A Metaphor for Understanding Perception in Relationships
What do you see? A duck or a rabbit?
Some people see the duck first, others see the rabbit—and both are right.
You can’t see both at the same time, but if you look carefully, you can switch between them.
In relationships, this simple image tells us something powerful:
1. Perception Shapes Reality
Each partner sees the exact moment through their own eyes, experiences, and emotions.

- One partner might see distance (“You’re ignoring me”).
- The other might see respect (“I’m giving you space”).
Both are valid perspectives—just like the duck and the rabbit.

2. Both Views Can Be True
Instead of arguing about who’s right, try to understand how both experiences can make sense. When you look for the “rabbit” your partner sees, you show empathy and curiosity instead of defensiveness.
3. Stress Narrows Our Vision
When emotions run high, we tend to get stuck seeing only our version of the picture.
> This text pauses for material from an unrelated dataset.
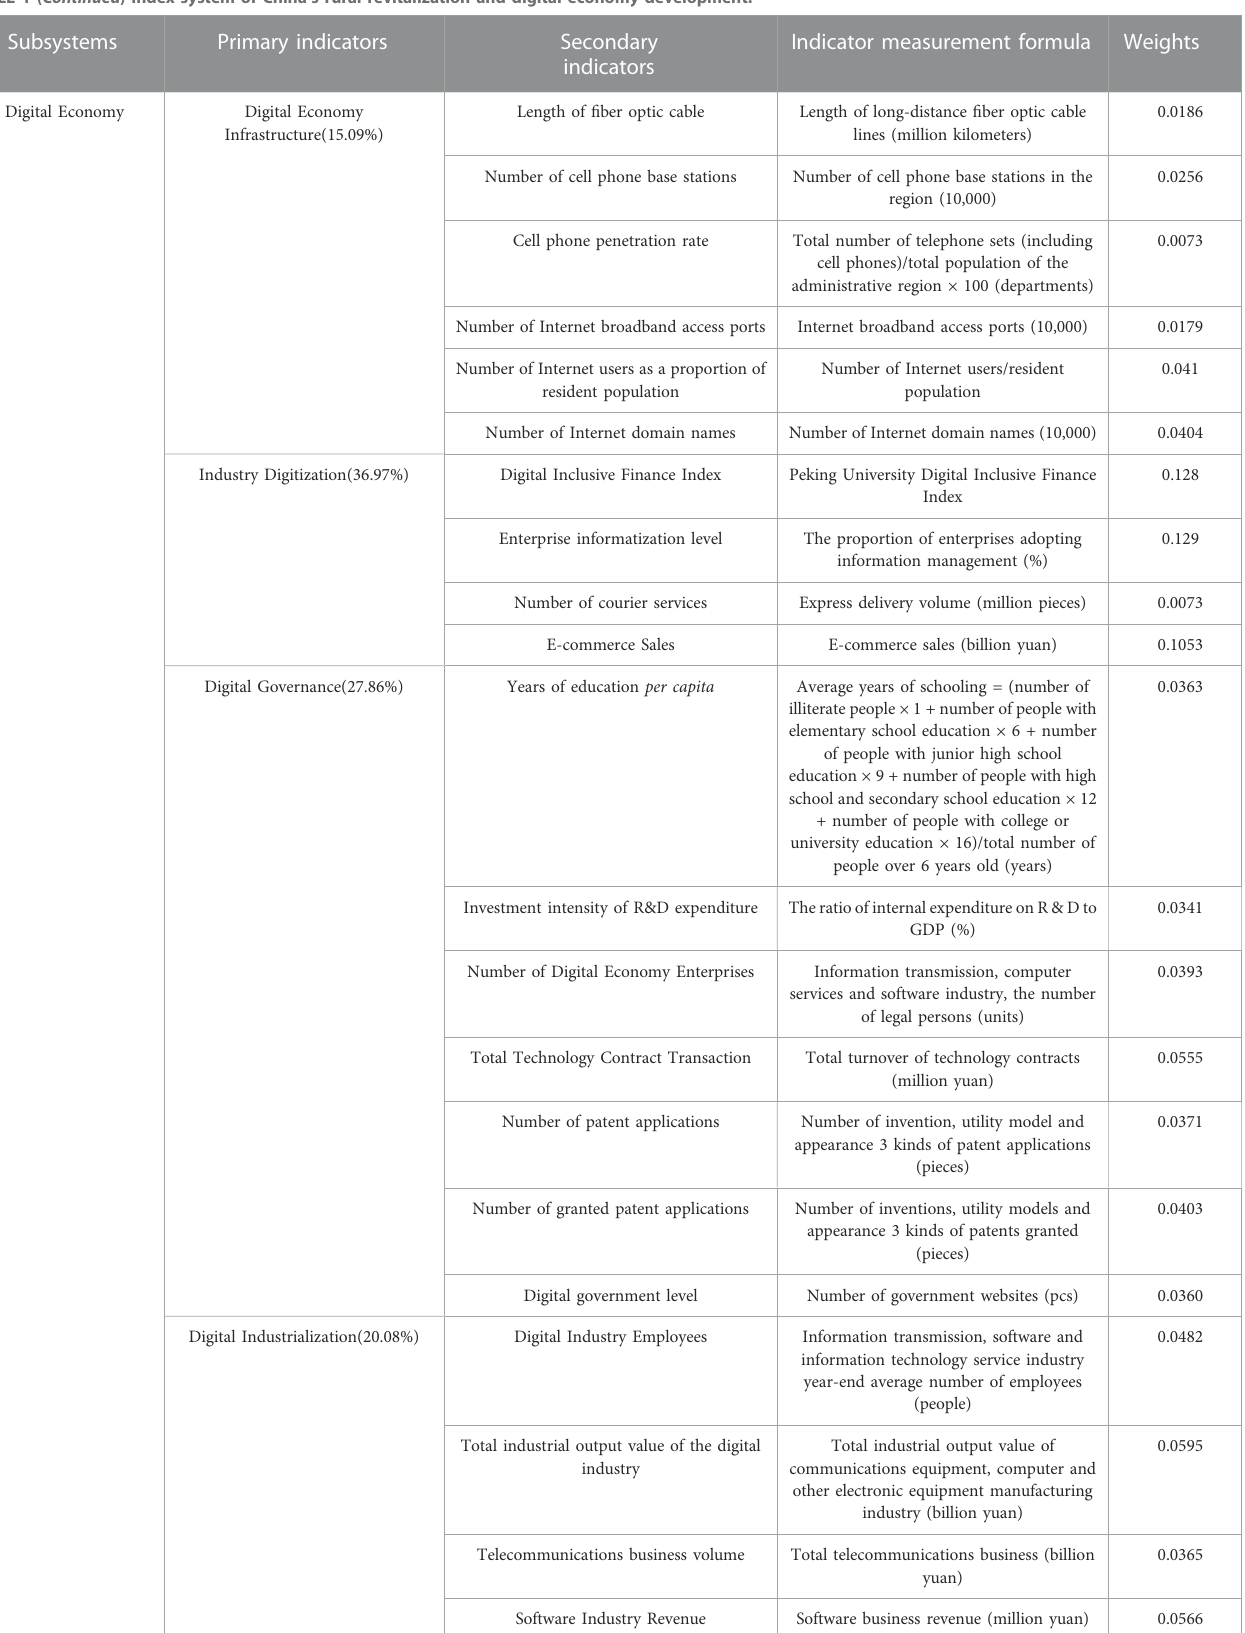
TABLE 1 ( Continued ) Index system of China ’ s rural revitalization and digital economy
Therapy helps you zoom out, calm down, and become flexible enough to see your partner’s perspective as well.
4. Perspective-Shifting Builds Connection
Healthy couples can move between viewpoints—“I know how it looks to me, and I want to understand how it looks to you.” This doesn’t mean agreeing on everything; it means caring about each other’s experience.
5. Practice Exercise
- Think of a recent disagreement.
- Write down what you saw or felt (your “duck”).
- Now imagine what your partner might have seen or felt (their “rabbit”).
- Discuss what you each learned when you tried to view the other picture.
Remember: There’s not one right image. The goal isn’t to decide if it’s a duck or a bunny—it’s to recognize that your perspective and your partner’s perspective are each valid. In healthy relationships, partners allow space for each other’s perspective to exist simultaneously.